They Only Need to Be Good on Average


I like to think that I have good statistical horse sense, but that’s no substitute for knowing the subject properly. I’m seeking suggestions on good statistics texts. Longtime readers know that I’m not afraid of math, but in this case, I’m not especially interested in reading proofs of the most general case or derivations of the closest bounds possible. Instead, I’d like to learn:

  • Essential theory and notation of random variables and distributions with a reasonable degree of rigor.
  • The most significant distributions in a statistician’s toolkit, with good coverage of their distinguishing properties.
  • A well-explained treatment of statistical inference that discusses choice among tests of significant and necessary assumptions.
  • Some queueing theory, with an emphasis on the decisions that inform one’s choice of model.
  • Across all of the above, a satisfyingly elegant treatment of the common mathematical techniques that statisticians use when trying to understand the world, predict outcomes, simplify messy calculations, and minimize error terms.

I could go to the library and start pulling, or go online and read lots of reviews, but I figure that the readership here may have some better suggestions of particularly nice books on these topics.


I cut my teeth on Morris DeGroot’s “Probability and Statistics”; it has a strongly Bayesian flavor, because DeGroot was strongly Bayesian; divide through as necessary. Also: get the earlier edition, not the edition edited by Mark Schervish. You will thereby save yourself a nontrivial amount of money.

Feller’s 2-volume work is, as you may know, canonical, but it is also remarkably rigorous and very British; I’ve never been able to make it far into Feller.

My CMU professor, Larry Wasserman, has published a couple books about which I’ve heard good things: “All of Statistics” and “All of Nonparametrics”; I’ve not checked them out. CMU’s best stats professor (at least while I was there — Cosma Shalizi is there now, and I’d have to bet that he kicks butt as a teacher), Chris Genovese, has had a book in production for a while. He had a draft PDF up on his site for a while, but it seems to have come down now. I TAed for him; his material was always extremely useful, starting right away with non-toy problems geared to engineers. (E.g., use statistical methods to figure out the running time of a compiler, based on some models of how frequently new tokens appear in the source-code stream.)

A couple other canonical ones, which may or may not be outdated by now: the two classic works by Erich Lehmann, late of UC Berkeley. They’re entitled “Testing Statistical Hypotheses” and “Theory of Point Estimation.”

That’s probably more information than you need. The quick takeaway is: DeGroot. You’ll get all the distributions you need, all the statistical testing, and so forth. You will be able to explain why the F-statistic looks the way it does, you will be able to describe the probability distribution of F-statistics, and you will learn a whole set of methods for deriving the distributions of other statistics. It’s a really great book.

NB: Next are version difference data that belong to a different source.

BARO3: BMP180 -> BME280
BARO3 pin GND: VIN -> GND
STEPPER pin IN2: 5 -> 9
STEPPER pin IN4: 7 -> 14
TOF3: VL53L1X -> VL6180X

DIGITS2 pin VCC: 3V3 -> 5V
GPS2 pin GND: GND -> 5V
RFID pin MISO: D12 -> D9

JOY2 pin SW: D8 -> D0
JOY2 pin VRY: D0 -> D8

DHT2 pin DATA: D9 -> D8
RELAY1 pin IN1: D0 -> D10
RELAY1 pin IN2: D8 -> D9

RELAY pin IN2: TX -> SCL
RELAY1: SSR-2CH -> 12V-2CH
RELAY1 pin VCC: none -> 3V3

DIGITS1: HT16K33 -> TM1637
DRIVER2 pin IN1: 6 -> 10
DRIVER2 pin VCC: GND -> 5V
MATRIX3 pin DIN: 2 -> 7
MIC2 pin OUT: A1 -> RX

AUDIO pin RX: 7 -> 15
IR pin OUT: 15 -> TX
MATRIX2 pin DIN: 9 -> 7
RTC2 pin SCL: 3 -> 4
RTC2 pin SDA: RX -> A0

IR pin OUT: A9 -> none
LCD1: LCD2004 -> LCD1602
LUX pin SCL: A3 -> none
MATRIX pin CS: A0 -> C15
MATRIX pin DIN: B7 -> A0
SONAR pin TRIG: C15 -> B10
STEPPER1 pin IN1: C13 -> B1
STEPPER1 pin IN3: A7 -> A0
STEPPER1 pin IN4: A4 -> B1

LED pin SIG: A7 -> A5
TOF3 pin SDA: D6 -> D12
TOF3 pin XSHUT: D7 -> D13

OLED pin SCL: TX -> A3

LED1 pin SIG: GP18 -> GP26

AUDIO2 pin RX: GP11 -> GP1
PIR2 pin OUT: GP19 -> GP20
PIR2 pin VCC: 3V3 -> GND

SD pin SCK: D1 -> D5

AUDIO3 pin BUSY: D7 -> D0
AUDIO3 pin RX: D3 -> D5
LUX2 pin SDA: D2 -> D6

Oh, I meant to include one that is somewhere between DeGroot and Lehmann: Casella/Berger’s “Statistical Inference.” Great text. Advanced undergrad or beginning graduate level.

Also generally check out anything by Andrew Gelman, whose book “Red State, Blue State, Rich State, Poor State” just came out. His (along with Carlin, Stern, and Rubin) “Bayesian Data Analysis” is a classic, though specialized.

Finally, since we’re talking specialization: you might enjoy Markov Chain Monte Carlo In Practice, if you’re interested in that kind of thing. It might tickle the computer scientist in you. The idea is that you want to simulate a complicated random variable, which you can generate only as the steady state of a long Markov chain. That’s quite specialized, but also quite fun. And if you’ve ever generated random variables on a computer, you’d certainly appreciate MCMC. (Historical bonus: the initial theory came out of the Manhattan Project. They needed to do complicated integrals, and it turns out that you can approximate a large class of integrals as the expected value of a specially chosen random variable.)


More lightheartedly, how about the Cartoon Guide to Statistics, by Larry Gonick?


I’ve got the Cartoon Guide to Statistics; I’m looking to kick it up a few notches from there.